Storage Beyond Aging
- Refrigerate: Aged cakes keep well in the refrigerator for several months.
- Freeze: Unglazed fruit cake freezes beautifully for up to a year. Wrap tightly in foil and then a freezer bag.
Variations
- Fruit Blends: Experiment with other dried fruits like cranberries, pineapple, or mango.
- Nut Swaps: Use walnuts or pecans instead of almonds for a different texture.
- Spices: Add a pinch of cardamom, allspice, or cloves for nuanced flavor.
- Aging Alcohols: Try brandy, Grand Marnier, or even dark stout beer for unique aging notes.
Nutrition
This fruit cake is a rich, festive treat. While specific values vary, here’s an estimated nutritional breakdown per serving to help you plan. Remember that portion sizes impact total intake.

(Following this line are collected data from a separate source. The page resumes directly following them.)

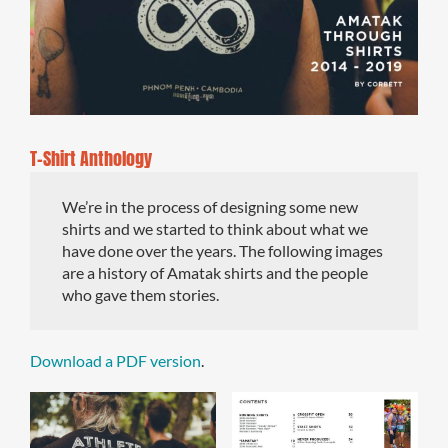
T-Shirt Anthology
We’re in the process of designing some new
shirts and we started to think about what we
have done over the years. The following images
are a history of Amatak shirts and the people
who gave them stories.
Download a PDF version
.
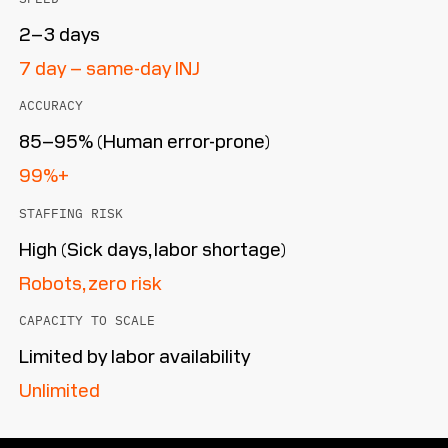
2–3 days
7 day – same-day INJ
ACCURACY
85–95% (Human error-prone)
99%+
STAFFING RISK
High (Sick days, labor shortage)
Robots, zero risk
CAPACITY TO SCALE
Limited by labor availability
Unlimited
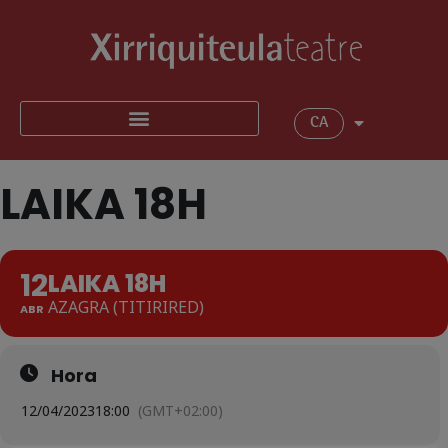
CA
LAIKA 18H
12
LAIKA 18H
AZAGRA (TITIRIRED)
ABR
Hora
12/04/2023
18:00
(GMT+02:00)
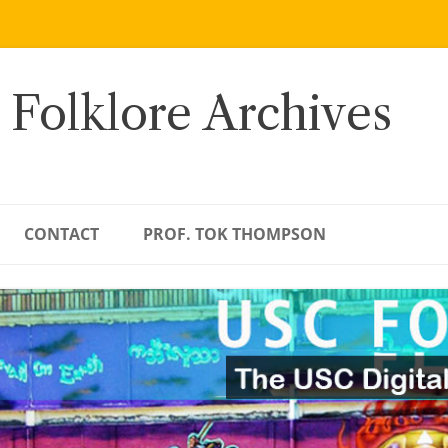
 Folklore Archives
CONTACT
PROF. TOK THOMPSON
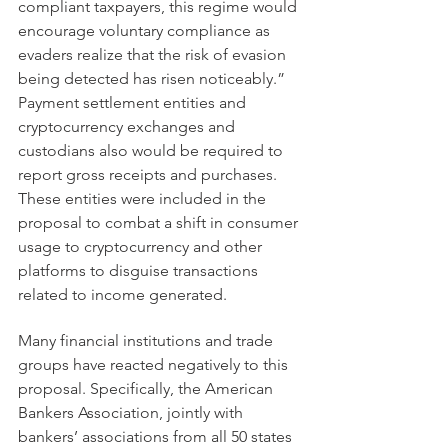
compliant taxpayers, this regime would 
encourage voluntary compliance as 
evaders realize that the risk of evasion 
being detected has risen noticeably.” 
Payment settlement entities and 
cryptocurrency exchanges and 
custodians also would be required to 
report gross receipts and purchases. 
These entities were included in the 
proposal to combat a shift in consumer 
usage to cryptocurrency and other 
platforms to disguise transactions 
related to income generated.
Many financial institutions and trade 
groups have reacted negatively to this 
proposal. Specifically, the American 
Bankers Association, jointly with 
bankers’ associations from all 50 states 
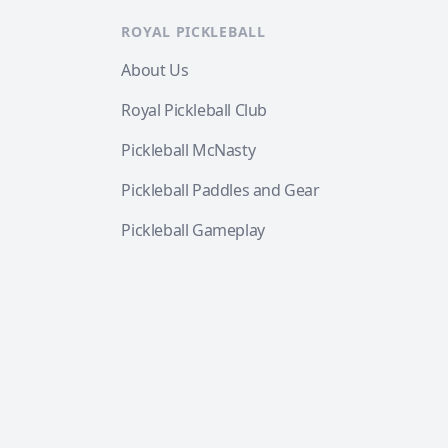
ROYAL PICKLEBALL
About Us
Royal Pickleball Club
Pickleball McNasty
Pickleball Paddles and Gear
Pickleball Gameplay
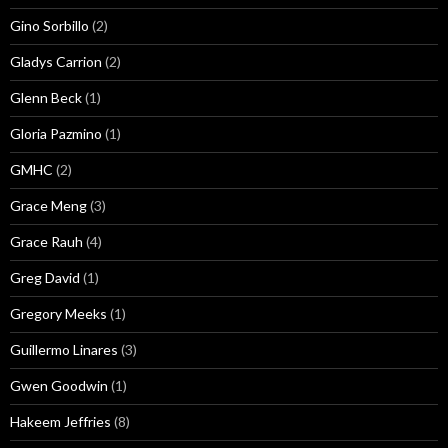
Gino Sorbillo
(2)
Gladys Carrion
(2)
Glenn Beck
(1)
Gloria Pazmino
(1)
GMHC
(2)
Grace Meng
(3)
Grace Rauh
(4)
Greg David
(1)
Gregory Meeks
(1)
Guillermo Linares
(3)
Gwen Goodwin
(1)
Hakeem Jeffries
(8)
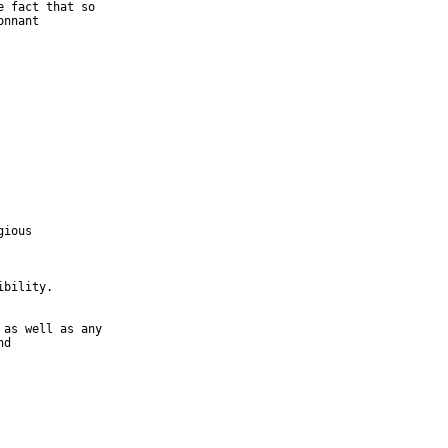
nnant

ious

bility.

d
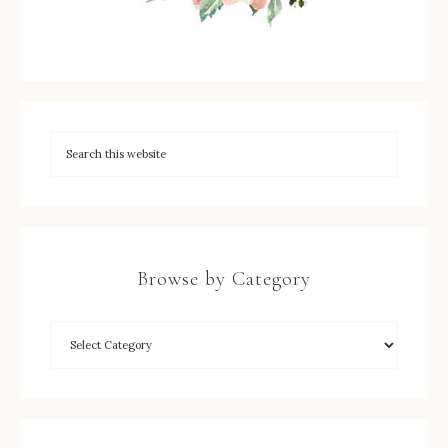
Browse by Category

| Nutrient | Amount (Estimated per slice) |
|---|---|
| Calories | 350-400 kcal |
| Total Fat | 15-20g |
| Carbohydrates | 50-60g |
| Protein | 5-7g |
| Fiber | 4-6g |
Conclusion
You’ve now mastered the art of creating the World’s Best Fruit Cake! This recipe isn’t just about baking; it’s about crafting a holiday legacy. Embrace the simple steps, savor the anticipation of aging, and prepare to delight friends and family with a truly unforgettable treat. This rich, moist, and flavorful cake is a testament to the joy of homemade goodness. Happy baking and happy holidays!
FAQ
Have questions about making this delightful fruit cake? We have answers!
Can I make fruit cake without alcohol?
Absolutely! You can soak the fruits in orange juice, apple juice, or strong brewed tea. For aging, brush with juice instead of alcohol.
How long does fruit cake really last?
When properly wrapped and aged in the refrigerator, this fruit cake can last for several months, often improving in flavor over time.
What are the best dried fruits for fruit cake?
A mix of dark and golden raisins, figs, cherries, and prunes provides great flavor and texture. Feel free to use your favorite combination.
Can I freeze fruit cake?
Yes, fruit cake freezes very well. Wrap it tightly in plastic wrap and then foil; it will keep for up to a year.
Why is my fruit cake dry?
Common culprits are overbaking or not enough moisture during the aging process. Ensure you follow baking times and re-soak the cheesecloth weekly.